İlk başta zayıftı, ama yavaş yavaş güçlendi.
Bir gökdelenin tepesinde, şehrin ortasında, iki küçük kız birlikte şarkı söylerken birbirlerinin ellerini tutuyorlardı.
Deimos’a doğru uçan ruhlar, ikizin yönünde uçmak için yavaşça dönmeden önce havada durdu.
Bütün bunlar olurken, William çöken cesetleri Belle’in bulunduğu K-City’nin güneyine ışınlamakla meşguldü. Ruhları bedenlerini terk etmiş olsa da, fiziksel bedenleri çok canlıydı, bu yüzden Yarım Elf önce onları yeniden yerleştirmeye karar verdi.
Ruhları bedenlerine geri döndüğünde bir kez daha bilinç kazanacaklarını ya da en azından bunun olmasını umduğunu hissetti.
Yarımelf, iki kızın kimliklerinden emin olmasa da, onun tarafında olduklarına memnundu.
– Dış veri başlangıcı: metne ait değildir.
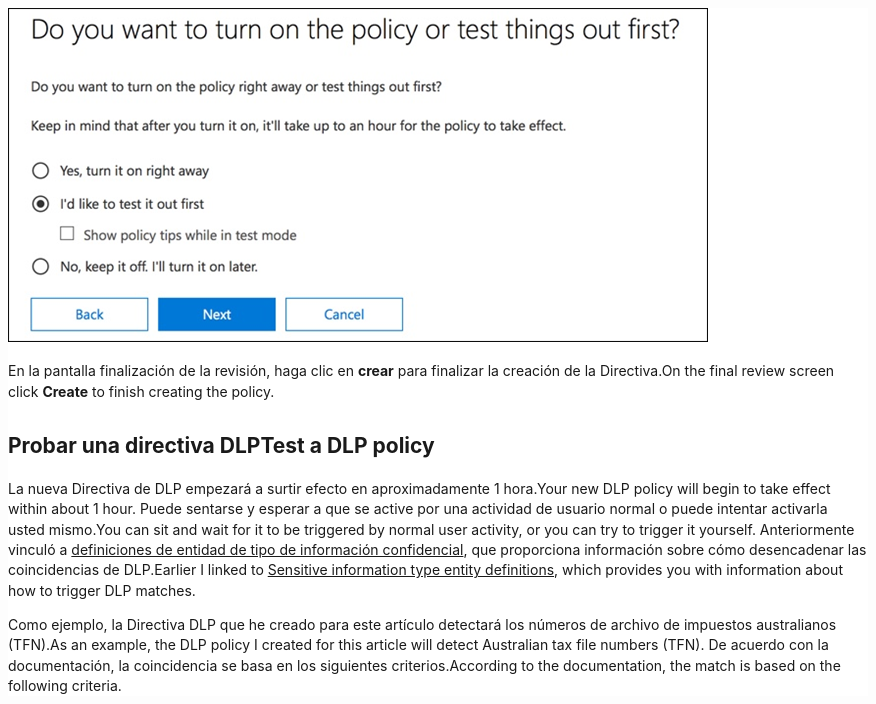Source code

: ![Opción para probar la Directiva primero](../media/DLP-create-test-tune-test-mode.png)

<span data-ttu-id="3a07f-179">En la pantalla finalización de la revisión, haga clic en **crear** para finalizar la creación de la Directiva.</span><span class="sxs-lookup"><span data-stu-id="3a07f-179">On the final review screen click **Create** to finish creating the policy.</span></span>

## <a name="test-a-dlp-policy"></a><span data-ttu-id="3a07f-180">Probar una directiva DLP</span><span class="sxs-lookup"><span data-stu-id="3a07f-180">Test a DLP policy</span></span>

<span data-ttu-id="3a07f-181">La nueva Directiva de DLP empezará a surtir efecto en aproximadamente 1 hora.</span><span class="sxs-lookup"><span data-stu-id="3a07f-181">Your new DLP policy will begin to take effect within about 1 hour.</span></span> <span data-ttu-id="3a07f-182">Puede sentarse y esperar a que se active por una actividad de usuario normal o puede intentar activarla usted mismo.</span><span class="sxs-lookup"><span data-stu-id="3a07f-182">You can sit and wait for it to be triggered by normal user activity, or you can try to trigger it yourself.</span></span> <span data-ttu-id="3a07f-183">Anteriormente vinculó a [definiciones de entidad de tipo de información confidencial](sensitive-information-type-entity-definitions.md), que proporciona información sobre cómo desencadenar las coincidencias de DLP.</span><span class="sxs-lookup"><span data-stu-id="3a07f-183">Earlier I linked to [Sensitive information type entity definitions](sensitive-information-type-entity-definitions.md), which provides you with information about how to trigger DLP matches.</span></span>

<span data-ttu-id="3a07f-184">Como ejemplo, la Directiva DLP que he creado para este artículo detectará los números de archivo de impuestos australianos (TFN).</span><span class="sxs-lookup"><span data-stu-id="3a07f-184">As an example, the DLP policy I created for this article will detect Australian tax file numbers (TFN).</span></span> <span data-ttu-id="3a07f-185">De acuerdo con la documentación, la coincidencia se basa en los siguientes criterios.</span><span class="sxs-lookup"><span data-stu-id="3a07f-185">According to the documentation, the match is based on the following criteria.</span></span>
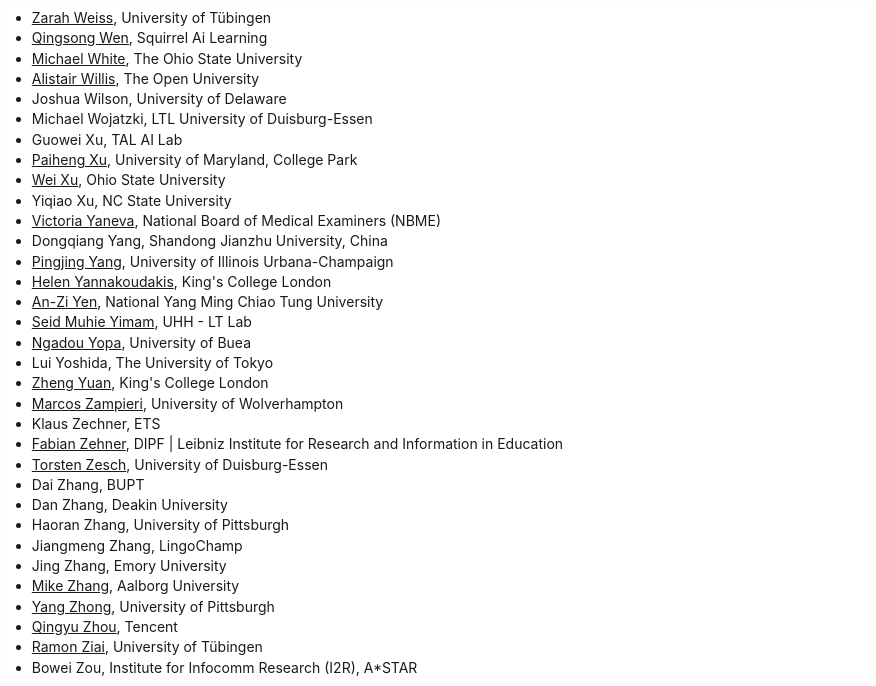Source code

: - <a href="https://www.sfs.uni-tuebingen.de/~zweiss/">Zarah Weiss</a>, University of Tübingen<br/>
- <a href="https://sites.google.com/site/qingsongwen8">Qingsong Wen</a>, Squirrel Ai Learning<br/>
- <a href="http://u.osu.edu/mwhite/">Michael White</a>, The Ohio State University<br/>
- <a href="http://www.open.ac.uk/people/agw96">Alistair Willis</a>, The Open University<br/>
- Joshua Wilson, University of Delaware<br/>
- Michael Wojatzki, LTL University of Duisburg-Essen<br/>
- Guowei Xu, TAL AI Lab<br/>
- <a href="https://paihengxu.github.io/">Paiheng Xu</a>, University of Maryland, College Park<br/>
- <a href="https://web.cse.ohio-state.edu/~weixu/">Wei Xu</a>, Ohio State University<br/>
- Yiqiao Xu, NC State University<br/>
- <a href="http://victoriayaneva.info">Victoria Yaneva</a>, National Board of Medical Examiners (NBME)<br/>
- Dongqiang Yang, Shandong Jianzhu University, China<br/>
- <a href="https://pingjingyang.web.illinois.edu/">Pingjing Yang</a>, University of Illinois Urbana-Champaign<br/>
- <a href="https://www.cl.cam.ac.uk/~hy260/">Helen Yannakoudakis</a>, King's College London<br/>
- <a href="https://azyen0522.github.io/">An-Zi Yen</a>, National Yang Ming Chiao Tung University<br/>
- <a href="https://seyyaw.github.io/">Seid Muhie Yimam</a>, UHH - LT Lab<br/>
- <a href="https://www.linkedin.com/in/ngadou-sylvestre/">Ngadou Yopa</a>, University of Buea<br/>
- Lui Yoshida, The University of Tokyo<br/>
- <a href="https://www.cl.cam.ac.uk/~zy249/">Zheng Yuan</a>, King's College London<br/>
- <a href="http://pers-www.wlv.ac.uk/~u22984/">Marcos Zampieri</a>, University of Wolverhampton<br/>
- Klaus Zechner, ETS<br/>
- <a href="https://www.dipf.de/en/institute/staff/zehner-fabian">Fabian Zehner</a>, DIPF \| Leibniz Institute for Research and Information in Education<br/>
- <a href="https://www.ltl.uni-due.de/team/torsten-zesch">Torsten Zesch</a>, University of Duisburg-Essen<br/>
- Dai Zhang, BUPT<br/>
- Dan Zhang, Deakin University<br/>
- Haoran Zhang, University of Pittsburgh<br/>
- Jiangmeng Zhang, LingoChamp<br/>
- Jing	Zhang, Emory University<br/>
- <a href="https://jjzha.github.io">Mike Zhang</a>, Aalborg University<br/>
- <a href="yangzhongcs.com">Yang Zhong</a>, University of Pittsburgh<br/>
- <a href="http://res.qyzhou.me/">Qingyu Zhou</a>, Tencent<br/>
- <a href="http://www.sfs.uni-tuebingen.de/~rziai">Ramon Ziai</a>, University of Tübingen<br/>
- Bowei Zou, Institute for Infocomm Research (I2R), A*STAR<br/>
Ona karısı Şifon’u hatırlatan pembe saçlı sevimli ikizlerin yürekten şarkı söylemesini izledi. Ruhlar etraflarında toplanırken, sanki bir gösteri izleyen seyircilermiş gibi bedenleri hafifçe sallandı.
Bir dakika sonra ikizler şarkı söylemeyi bıraktı. Birbirlerine bakıp aynı anda başlarını salladılar.
Aniden, iki kız da ağızlarını genişçe açtı… ve etraflarında uçuşan ruhları yuttu.
William bu sahneyi gördüğünde neredeyse iki katına çıktı. Artık ikizlerin müttefik mi yoksa düşman mı olduğundan emin değildi, çünkü ikisi sanki biraz meyve suyu içiyormuş gibi insanların ruhlarını yiyip bitiriyorlardı.
Deimos, Chloee ile savaşta kilitli kaldığı için, ruhları toplamakla görevlendirilen azraillerin hepsi ikiz kızlara doğru uçtu.
İki kız korkunç görünümlü Azrail’in kendilerine doğru geldiğini görünce, ikisi de birbirlerine sarıldı ve korkudan yüksek sesle bağırdılar.
“D-Akçaağaç’a yaklaşma! Yaklaşırsan, Akçaağaç ağlar!”
“C-Tarçın lezzetli değil! Lütfen Tarçın yemeyin!”
Azrail, iki kızın dediklerine aldırış etmedi. Yapmayı planladıkları tek şey onları ikiye bölmekti, böylece Akçaağaç ve Tarçın’ın yuttuğu tüm ruhlar, gücü giderek artan küçük Juggernaut tarafından siyah ve mavi dövülen Efendilerine geri dönecekti.